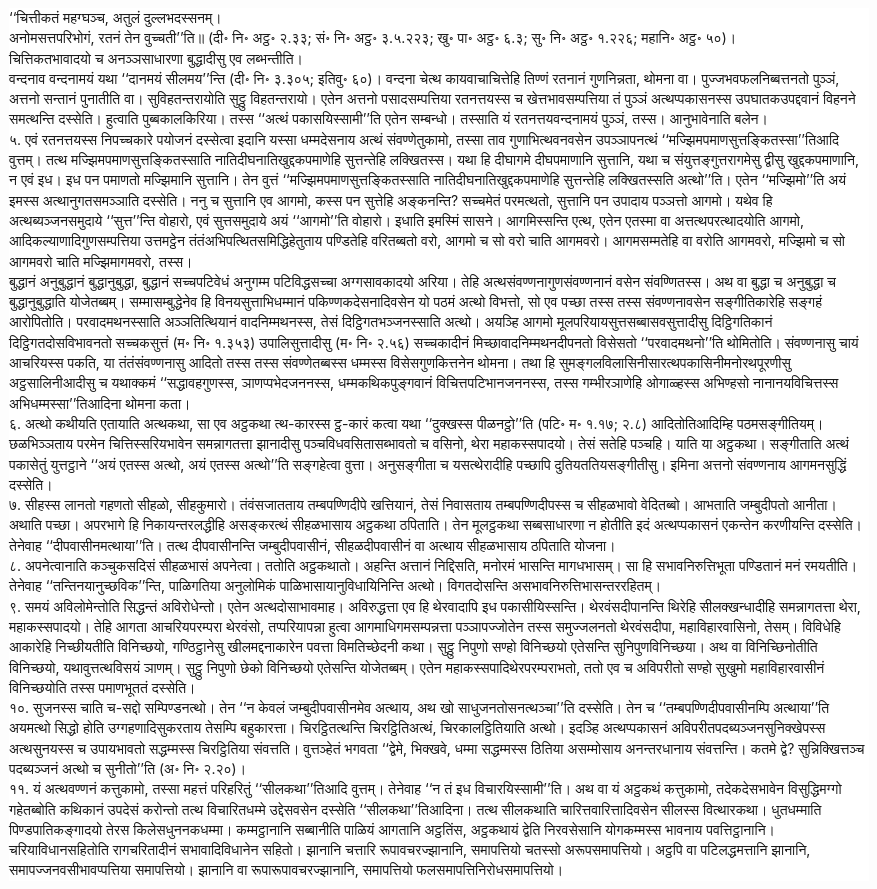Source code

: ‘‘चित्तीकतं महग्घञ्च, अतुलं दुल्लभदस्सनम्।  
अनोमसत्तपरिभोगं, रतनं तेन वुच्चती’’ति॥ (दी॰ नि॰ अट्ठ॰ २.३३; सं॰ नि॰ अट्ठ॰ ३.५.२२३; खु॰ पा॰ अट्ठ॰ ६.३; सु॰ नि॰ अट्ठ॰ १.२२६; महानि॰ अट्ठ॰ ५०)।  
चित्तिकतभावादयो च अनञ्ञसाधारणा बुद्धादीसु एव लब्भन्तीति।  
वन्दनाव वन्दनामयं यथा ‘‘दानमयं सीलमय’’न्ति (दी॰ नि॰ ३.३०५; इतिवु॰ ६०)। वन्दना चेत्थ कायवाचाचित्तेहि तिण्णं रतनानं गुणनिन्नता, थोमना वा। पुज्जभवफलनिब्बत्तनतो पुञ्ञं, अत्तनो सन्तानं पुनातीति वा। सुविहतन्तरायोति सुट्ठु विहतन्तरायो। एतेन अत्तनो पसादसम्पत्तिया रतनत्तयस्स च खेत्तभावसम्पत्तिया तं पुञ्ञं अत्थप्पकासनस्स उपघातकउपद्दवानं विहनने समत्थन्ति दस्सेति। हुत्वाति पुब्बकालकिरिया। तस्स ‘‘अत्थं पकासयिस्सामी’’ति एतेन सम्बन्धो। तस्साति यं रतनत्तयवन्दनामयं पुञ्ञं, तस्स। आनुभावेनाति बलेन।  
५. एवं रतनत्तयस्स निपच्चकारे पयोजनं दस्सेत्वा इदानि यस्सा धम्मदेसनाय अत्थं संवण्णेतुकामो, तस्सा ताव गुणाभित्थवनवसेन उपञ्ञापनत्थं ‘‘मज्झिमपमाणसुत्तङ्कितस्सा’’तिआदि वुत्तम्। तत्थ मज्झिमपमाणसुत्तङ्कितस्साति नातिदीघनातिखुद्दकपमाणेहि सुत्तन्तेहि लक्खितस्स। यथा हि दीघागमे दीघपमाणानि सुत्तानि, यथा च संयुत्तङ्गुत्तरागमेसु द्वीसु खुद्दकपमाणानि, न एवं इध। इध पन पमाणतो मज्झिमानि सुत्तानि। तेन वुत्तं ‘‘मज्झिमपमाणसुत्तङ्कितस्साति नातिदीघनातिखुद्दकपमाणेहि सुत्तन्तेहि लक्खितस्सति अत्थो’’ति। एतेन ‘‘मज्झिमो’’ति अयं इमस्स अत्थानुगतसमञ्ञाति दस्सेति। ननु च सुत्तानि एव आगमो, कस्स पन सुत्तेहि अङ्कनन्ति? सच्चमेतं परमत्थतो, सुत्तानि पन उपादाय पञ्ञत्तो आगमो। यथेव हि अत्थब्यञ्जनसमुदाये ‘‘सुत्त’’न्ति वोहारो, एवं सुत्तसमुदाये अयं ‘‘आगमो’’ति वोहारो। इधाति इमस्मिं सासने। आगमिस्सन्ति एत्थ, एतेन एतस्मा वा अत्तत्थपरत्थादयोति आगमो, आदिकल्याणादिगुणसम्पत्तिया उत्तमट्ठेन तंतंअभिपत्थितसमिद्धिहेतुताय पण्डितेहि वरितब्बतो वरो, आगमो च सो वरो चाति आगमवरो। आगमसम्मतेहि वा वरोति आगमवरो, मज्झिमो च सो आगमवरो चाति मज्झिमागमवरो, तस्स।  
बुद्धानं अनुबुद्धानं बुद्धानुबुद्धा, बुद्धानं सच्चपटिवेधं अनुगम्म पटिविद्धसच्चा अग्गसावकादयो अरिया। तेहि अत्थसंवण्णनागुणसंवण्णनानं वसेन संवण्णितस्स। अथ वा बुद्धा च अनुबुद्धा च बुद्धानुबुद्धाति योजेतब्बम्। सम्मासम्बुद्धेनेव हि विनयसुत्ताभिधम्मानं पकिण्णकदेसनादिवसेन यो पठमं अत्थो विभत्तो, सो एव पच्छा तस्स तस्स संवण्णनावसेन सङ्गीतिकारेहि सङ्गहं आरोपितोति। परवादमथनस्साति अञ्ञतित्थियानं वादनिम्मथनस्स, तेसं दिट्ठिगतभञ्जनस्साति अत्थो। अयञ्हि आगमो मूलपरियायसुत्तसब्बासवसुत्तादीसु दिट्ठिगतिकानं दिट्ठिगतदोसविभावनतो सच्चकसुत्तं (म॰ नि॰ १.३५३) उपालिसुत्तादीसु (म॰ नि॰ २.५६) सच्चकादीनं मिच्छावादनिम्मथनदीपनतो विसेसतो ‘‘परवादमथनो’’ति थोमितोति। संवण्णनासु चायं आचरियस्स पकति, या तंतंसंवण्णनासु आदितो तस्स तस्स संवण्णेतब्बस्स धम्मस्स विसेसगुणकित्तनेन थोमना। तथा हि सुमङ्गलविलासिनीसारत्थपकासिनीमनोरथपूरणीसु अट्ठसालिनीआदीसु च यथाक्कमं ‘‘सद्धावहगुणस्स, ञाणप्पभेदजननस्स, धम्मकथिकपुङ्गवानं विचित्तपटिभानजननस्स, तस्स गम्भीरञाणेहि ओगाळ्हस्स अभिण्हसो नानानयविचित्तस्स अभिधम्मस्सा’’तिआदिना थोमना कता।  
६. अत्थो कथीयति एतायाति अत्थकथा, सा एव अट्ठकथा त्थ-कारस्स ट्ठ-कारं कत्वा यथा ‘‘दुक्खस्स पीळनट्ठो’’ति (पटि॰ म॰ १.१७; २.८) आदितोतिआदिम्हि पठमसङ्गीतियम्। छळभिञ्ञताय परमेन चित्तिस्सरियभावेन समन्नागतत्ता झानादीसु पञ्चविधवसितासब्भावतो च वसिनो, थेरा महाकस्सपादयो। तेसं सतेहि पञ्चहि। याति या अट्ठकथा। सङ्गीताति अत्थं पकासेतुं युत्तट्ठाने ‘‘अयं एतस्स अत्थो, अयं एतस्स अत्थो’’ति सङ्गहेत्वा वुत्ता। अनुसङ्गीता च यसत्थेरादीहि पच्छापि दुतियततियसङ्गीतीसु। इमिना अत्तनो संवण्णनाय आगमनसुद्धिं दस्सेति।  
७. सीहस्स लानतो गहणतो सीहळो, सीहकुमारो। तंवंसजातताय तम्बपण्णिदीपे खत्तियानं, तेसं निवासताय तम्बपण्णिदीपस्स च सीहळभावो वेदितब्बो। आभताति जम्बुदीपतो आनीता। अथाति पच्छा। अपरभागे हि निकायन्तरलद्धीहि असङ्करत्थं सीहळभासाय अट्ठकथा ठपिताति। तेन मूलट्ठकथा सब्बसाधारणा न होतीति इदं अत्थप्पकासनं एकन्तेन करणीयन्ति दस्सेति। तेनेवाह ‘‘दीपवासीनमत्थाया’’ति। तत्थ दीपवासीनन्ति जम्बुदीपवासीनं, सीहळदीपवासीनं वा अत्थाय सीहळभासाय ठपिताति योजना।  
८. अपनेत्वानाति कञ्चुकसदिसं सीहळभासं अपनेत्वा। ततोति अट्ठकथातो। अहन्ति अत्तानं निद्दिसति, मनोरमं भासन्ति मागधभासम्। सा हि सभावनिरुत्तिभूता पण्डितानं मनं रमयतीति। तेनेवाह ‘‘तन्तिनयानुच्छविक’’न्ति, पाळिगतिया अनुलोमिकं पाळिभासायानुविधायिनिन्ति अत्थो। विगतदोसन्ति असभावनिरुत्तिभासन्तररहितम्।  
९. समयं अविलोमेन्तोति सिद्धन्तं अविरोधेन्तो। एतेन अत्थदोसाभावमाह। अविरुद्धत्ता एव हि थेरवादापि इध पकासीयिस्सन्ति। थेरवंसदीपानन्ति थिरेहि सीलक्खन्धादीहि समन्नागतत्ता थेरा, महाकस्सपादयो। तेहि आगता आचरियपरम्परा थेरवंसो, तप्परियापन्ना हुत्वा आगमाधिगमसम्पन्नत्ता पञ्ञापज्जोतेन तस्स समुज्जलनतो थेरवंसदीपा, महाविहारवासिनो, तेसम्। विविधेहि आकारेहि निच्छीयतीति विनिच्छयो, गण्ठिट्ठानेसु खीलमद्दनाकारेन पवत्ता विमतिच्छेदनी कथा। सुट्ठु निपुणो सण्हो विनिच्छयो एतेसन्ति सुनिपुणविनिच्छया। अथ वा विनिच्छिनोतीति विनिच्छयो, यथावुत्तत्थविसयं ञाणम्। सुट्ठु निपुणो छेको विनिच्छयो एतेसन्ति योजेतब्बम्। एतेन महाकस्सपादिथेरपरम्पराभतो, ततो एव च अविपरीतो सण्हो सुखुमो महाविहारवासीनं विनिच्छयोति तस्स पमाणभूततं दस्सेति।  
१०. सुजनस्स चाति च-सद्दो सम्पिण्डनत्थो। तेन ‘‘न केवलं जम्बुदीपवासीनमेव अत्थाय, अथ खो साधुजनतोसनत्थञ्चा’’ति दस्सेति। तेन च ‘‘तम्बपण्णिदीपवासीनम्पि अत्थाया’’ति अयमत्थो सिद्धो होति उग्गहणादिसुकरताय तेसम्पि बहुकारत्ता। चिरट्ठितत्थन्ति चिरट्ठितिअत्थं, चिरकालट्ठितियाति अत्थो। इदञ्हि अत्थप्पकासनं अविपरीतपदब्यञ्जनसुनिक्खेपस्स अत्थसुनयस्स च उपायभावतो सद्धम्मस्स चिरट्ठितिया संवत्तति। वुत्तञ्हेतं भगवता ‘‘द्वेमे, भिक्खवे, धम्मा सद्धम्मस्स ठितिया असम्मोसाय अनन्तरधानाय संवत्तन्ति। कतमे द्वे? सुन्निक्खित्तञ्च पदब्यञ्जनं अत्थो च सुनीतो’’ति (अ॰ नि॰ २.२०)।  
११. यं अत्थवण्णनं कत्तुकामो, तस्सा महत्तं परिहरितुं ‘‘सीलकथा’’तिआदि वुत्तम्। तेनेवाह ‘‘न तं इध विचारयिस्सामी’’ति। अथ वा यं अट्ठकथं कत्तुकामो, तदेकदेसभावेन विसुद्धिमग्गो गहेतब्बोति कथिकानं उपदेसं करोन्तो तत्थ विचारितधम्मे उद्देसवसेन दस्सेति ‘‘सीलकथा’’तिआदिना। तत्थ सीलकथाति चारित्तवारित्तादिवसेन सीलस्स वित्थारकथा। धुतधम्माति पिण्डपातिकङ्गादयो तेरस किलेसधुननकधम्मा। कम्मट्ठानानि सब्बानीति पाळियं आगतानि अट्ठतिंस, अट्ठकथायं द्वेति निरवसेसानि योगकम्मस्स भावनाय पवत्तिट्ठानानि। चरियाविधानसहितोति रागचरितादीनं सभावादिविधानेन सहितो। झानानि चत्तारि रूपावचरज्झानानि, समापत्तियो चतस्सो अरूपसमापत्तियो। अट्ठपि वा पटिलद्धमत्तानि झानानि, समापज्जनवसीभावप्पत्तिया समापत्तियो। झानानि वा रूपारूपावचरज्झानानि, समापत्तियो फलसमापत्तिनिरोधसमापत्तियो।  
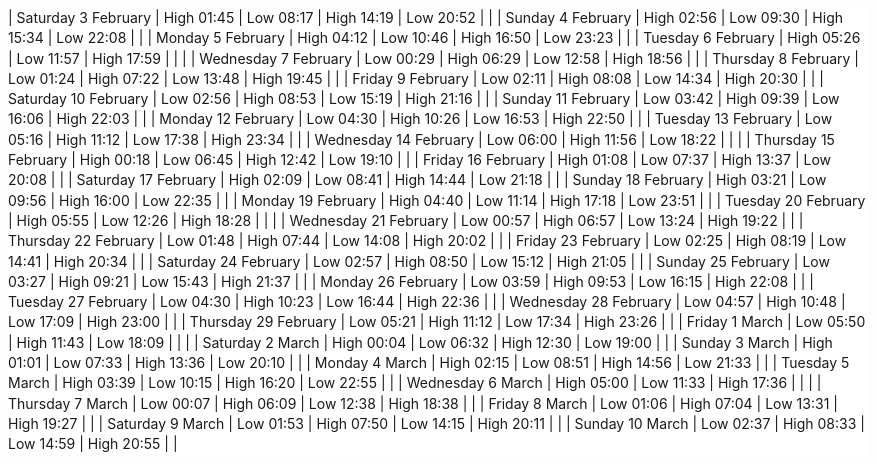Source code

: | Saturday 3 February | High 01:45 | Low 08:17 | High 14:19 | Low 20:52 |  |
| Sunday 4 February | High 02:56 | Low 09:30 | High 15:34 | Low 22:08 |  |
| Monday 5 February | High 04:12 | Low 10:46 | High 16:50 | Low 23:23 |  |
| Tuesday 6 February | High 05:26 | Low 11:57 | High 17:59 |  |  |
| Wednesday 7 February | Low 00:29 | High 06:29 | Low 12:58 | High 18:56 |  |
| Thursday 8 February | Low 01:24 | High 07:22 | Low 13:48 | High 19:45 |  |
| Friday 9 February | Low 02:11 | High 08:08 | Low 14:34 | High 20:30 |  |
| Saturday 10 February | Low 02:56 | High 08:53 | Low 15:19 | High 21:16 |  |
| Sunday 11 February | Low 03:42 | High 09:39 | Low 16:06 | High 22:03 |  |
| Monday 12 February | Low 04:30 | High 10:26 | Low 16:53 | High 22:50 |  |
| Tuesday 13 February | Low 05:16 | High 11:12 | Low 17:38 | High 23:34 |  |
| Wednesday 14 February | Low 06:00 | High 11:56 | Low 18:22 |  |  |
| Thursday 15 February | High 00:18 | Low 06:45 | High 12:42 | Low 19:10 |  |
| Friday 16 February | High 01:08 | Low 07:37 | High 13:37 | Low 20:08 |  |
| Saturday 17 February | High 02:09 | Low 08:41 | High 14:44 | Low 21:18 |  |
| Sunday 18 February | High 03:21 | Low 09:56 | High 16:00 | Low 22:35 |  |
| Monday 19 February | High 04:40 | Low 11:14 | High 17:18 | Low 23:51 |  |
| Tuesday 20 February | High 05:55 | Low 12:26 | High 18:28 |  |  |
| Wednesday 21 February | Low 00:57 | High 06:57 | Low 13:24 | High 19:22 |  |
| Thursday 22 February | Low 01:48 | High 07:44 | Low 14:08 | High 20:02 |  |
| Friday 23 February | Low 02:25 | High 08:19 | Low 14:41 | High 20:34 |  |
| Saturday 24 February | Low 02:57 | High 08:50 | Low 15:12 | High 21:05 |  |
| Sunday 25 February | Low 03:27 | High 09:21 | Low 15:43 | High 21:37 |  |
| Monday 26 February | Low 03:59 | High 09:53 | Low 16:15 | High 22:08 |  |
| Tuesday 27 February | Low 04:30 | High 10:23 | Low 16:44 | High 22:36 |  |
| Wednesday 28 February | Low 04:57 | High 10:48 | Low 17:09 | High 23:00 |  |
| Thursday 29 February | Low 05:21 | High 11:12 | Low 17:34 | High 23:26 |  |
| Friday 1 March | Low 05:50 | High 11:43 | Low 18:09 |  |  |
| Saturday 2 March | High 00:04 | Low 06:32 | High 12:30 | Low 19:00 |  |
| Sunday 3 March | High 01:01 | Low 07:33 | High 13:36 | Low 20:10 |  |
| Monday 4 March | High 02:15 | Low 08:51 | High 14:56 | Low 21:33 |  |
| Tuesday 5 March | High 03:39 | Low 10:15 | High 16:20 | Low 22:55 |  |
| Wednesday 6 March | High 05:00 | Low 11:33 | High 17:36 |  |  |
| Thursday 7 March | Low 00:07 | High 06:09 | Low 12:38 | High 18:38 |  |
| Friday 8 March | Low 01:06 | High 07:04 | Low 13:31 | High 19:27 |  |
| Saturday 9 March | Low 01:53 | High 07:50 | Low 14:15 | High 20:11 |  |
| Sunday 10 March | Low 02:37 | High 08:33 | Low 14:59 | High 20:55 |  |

# # # #

The task = Set down exactly the lines of the data above, beginning with the line that has "Monday 19 February" and ending with the line that has "Saturday 24 February", and no others.

Task solution =
| Monday 19 February | High 04:40 | Low 11:14 | High 17:18 | Low 23:51 |  |
| Tuesday 20 February | High 05:55 | Low 12:26 | High 18:28 |  |  |
| Wednesday 21 February | Low 00:57 | High 06:57 | Low 13:24 | High 19:22 |  |
| Thursday 22 February | Low 01:48 | High 07:44 | Low 14:08 | High 20:02 |  |
| Friday 23 February | Low 02:25 | High 08:19 | Low 14:41 | High 20:34 |  |
| Saturday 24 February | Low 02:57 | High 08:50 | Low 15:12 | High 21:05 |  |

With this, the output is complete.